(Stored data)
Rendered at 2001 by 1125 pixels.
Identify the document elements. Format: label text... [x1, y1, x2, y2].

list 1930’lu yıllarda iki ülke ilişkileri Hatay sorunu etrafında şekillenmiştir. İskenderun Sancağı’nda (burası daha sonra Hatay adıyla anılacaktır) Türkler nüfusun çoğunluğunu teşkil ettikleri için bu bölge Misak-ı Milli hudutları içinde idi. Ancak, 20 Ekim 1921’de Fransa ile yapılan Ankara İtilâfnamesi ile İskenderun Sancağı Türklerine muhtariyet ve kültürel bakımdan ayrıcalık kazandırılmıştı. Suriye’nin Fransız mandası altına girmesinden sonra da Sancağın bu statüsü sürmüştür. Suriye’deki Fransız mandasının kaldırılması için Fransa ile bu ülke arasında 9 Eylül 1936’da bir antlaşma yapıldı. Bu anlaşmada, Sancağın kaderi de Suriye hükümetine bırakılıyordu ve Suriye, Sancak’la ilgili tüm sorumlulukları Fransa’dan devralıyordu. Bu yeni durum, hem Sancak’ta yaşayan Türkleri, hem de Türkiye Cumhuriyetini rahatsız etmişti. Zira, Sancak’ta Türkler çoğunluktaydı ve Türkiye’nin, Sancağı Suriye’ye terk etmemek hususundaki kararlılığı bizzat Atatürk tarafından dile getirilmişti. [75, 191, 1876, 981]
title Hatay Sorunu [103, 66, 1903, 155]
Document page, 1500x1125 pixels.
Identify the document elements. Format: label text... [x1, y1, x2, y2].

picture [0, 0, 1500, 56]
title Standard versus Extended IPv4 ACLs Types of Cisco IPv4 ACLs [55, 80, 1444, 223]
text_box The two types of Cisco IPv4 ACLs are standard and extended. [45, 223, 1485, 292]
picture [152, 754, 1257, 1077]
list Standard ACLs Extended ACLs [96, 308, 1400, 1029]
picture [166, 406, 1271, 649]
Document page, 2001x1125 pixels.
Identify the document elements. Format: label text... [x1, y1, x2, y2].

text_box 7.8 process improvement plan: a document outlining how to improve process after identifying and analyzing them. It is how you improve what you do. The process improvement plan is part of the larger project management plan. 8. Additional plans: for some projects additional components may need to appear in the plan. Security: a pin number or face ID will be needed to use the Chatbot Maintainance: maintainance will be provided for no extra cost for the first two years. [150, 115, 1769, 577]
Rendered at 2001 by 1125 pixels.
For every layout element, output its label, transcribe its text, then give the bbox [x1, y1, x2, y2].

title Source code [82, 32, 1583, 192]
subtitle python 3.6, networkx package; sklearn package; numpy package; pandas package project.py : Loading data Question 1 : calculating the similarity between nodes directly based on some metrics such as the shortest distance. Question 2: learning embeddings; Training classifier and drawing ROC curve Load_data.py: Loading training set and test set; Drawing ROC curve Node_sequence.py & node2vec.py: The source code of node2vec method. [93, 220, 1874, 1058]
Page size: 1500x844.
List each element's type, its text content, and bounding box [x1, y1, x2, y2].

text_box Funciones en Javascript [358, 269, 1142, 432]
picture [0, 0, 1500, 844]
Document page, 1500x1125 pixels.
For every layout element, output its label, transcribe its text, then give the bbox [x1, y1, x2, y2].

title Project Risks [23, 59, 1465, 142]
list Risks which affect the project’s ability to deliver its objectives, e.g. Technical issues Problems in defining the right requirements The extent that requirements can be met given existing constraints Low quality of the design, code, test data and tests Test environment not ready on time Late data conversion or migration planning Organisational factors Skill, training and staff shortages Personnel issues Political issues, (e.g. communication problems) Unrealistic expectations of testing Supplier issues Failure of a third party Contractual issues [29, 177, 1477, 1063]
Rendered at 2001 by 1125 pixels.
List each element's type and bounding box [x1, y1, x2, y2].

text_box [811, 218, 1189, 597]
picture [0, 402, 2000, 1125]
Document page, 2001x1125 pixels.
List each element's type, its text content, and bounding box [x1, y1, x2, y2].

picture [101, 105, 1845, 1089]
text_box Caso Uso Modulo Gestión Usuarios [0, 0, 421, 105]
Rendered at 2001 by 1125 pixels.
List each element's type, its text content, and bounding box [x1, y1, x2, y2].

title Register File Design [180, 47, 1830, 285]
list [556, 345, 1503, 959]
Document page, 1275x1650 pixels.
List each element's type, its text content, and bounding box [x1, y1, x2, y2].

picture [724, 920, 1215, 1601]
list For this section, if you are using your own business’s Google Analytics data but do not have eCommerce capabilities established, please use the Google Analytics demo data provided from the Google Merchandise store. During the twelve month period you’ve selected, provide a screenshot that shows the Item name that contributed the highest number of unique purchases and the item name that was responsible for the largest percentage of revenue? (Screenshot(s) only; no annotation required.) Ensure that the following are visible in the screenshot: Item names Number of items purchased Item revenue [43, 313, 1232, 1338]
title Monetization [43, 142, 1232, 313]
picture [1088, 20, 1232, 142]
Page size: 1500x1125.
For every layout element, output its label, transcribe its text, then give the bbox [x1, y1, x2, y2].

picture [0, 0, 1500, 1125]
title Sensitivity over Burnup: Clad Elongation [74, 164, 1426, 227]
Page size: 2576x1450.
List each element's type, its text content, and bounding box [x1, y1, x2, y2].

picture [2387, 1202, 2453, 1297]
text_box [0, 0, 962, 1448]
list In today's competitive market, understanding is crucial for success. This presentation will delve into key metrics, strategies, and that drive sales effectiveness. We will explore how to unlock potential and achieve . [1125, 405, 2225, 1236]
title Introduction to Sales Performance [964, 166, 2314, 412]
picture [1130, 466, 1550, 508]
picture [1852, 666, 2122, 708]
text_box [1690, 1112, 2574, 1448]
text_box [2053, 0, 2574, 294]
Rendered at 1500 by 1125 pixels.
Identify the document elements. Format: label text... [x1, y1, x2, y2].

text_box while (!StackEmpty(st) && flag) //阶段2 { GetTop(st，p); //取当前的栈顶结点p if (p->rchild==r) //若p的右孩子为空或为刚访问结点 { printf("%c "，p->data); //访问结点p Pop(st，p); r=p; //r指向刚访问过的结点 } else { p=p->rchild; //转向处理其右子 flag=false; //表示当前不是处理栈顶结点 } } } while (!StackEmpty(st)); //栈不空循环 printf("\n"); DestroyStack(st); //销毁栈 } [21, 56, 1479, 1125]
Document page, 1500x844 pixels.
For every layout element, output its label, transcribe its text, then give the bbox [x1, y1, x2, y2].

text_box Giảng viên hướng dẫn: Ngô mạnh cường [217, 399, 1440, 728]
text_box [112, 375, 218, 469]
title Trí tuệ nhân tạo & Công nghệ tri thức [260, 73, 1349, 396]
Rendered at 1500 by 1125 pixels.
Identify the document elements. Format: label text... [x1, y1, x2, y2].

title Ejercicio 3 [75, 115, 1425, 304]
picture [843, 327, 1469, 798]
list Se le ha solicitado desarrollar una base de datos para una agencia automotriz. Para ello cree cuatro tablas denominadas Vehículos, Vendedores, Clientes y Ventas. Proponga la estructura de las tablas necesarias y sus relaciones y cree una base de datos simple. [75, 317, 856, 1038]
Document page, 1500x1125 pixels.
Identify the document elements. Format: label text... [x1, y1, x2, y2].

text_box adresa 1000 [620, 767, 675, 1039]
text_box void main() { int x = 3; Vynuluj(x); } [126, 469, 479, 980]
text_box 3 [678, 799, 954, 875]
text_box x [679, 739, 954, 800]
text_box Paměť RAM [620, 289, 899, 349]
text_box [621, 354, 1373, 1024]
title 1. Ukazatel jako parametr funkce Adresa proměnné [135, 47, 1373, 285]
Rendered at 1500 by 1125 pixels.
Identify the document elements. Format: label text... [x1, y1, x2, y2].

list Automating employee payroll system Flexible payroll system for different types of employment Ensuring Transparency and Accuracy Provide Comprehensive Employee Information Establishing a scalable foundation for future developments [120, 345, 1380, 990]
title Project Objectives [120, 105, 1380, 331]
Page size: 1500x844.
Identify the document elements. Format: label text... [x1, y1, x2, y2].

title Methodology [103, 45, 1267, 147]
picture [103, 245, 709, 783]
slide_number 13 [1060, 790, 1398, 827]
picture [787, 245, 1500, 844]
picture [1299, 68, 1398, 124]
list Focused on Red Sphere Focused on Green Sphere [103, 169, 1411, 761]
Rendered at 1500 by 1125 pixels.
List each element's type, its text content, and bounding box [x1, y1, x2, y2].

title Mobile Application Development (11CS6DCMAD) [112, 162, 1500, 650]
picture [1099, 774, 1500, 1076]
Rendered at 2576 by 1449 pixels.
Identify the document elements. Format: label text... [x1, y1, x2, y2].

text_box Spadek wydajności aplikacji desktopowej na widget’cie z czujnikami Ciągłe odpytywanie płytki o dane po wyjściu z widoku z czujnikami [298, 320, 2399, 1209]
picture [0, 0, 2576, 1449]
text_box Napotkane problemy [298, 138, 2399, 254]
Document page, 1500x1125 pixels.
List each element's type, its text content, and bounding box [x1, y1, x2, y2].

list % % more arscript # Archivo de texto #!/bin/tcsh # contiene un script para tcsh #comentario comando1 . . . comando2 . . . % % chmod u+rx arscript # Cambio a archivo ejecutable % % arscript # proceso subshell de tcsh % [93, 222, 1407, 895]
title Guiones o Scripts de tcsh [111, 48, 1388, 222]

Activity:
All lines of the data that hold "size" need to be copied.

Task result:
Page size: 1500x844.
Page size: 1500x1125.
Page size: 2576x1450.
Page size: 1500x844.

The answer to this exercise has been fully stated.